● **DATA SUPPLIED**:
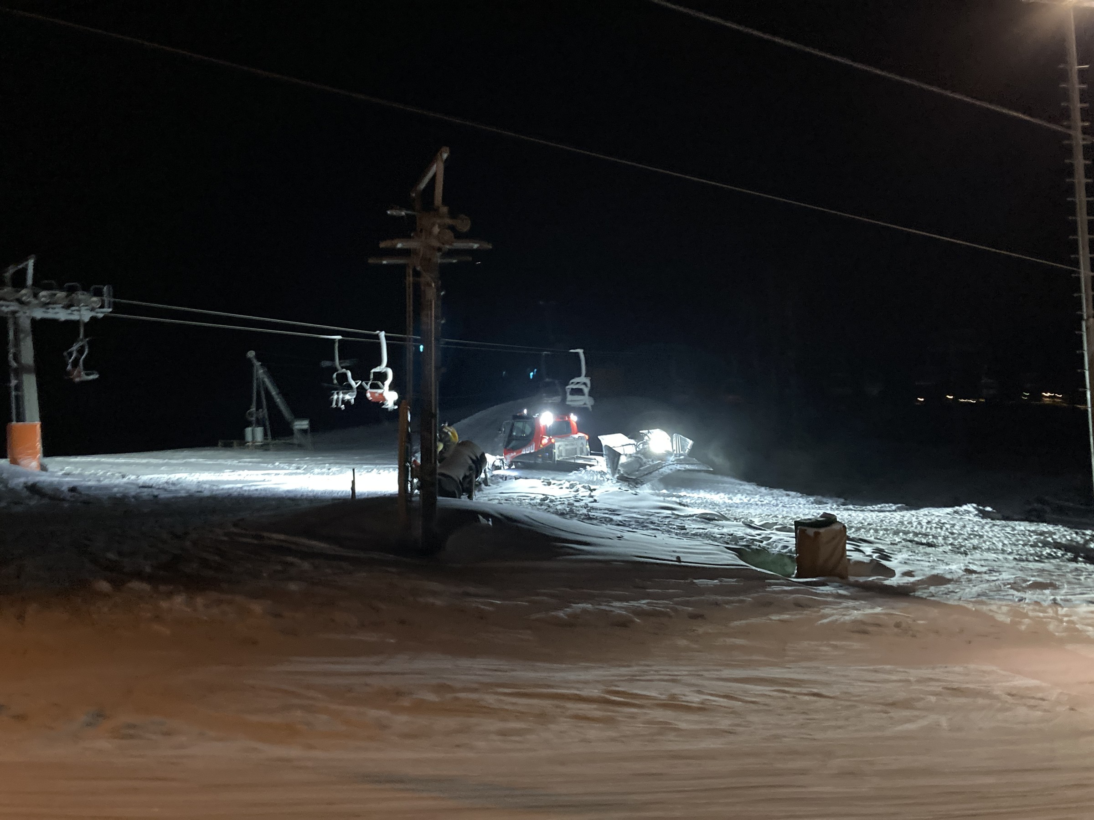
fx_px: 885
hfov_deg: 63.4
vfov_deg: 49.7
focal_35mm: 28
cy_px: 410
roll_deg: +4.0
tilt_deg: -1.3
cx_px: 547
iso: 640
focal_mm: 3.99
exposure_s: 1/17
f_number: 1.8
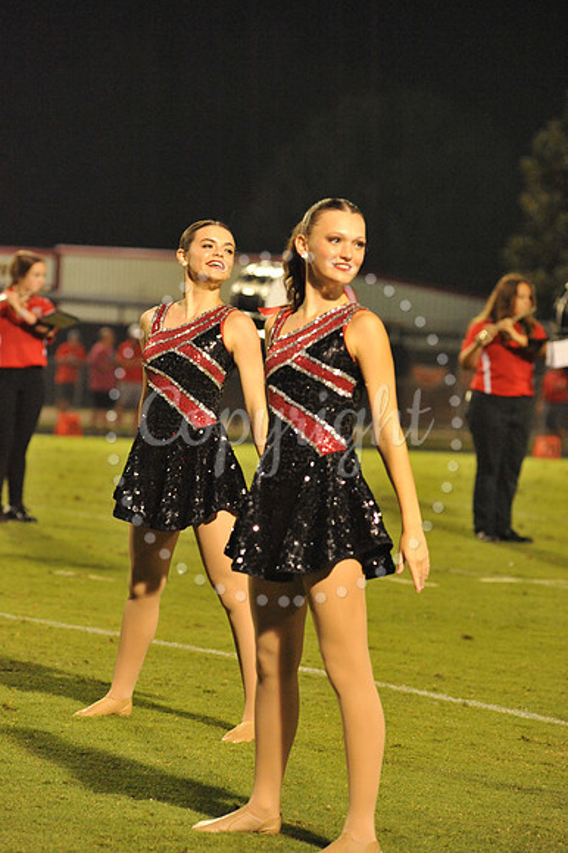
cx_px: 284
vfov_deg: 11.1
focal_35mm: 185
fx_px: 4383
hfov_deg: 7.4
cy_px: 426
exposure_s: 1/200
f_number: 5.6
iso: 6400
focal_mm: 185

● **WHAT TO PRODUCE**: A word-for-word copy of the listing is needed. It must not include the pictures.

● **SOLVED PROBLEM**:
fx_px: 885
hfov_deg: 63.4
vfov_deg: 49.7
focal_35mm: 28
cy_px: 410
roll_deg: +4.0
tilt_deg: -1.3
cx_px: 547
iso: 640
focal_mm: 3.99
exposure_s: 1/17
f_number: 1.8
cx_px: 284
vfov_deg: 11.1
focal_35mm: 185
fx_px: 4383
hfov_deg: 7.4
cy_px: 426
exposure_s: 1/200
f_number: 5.6
iso: 6400
focal_mm: 185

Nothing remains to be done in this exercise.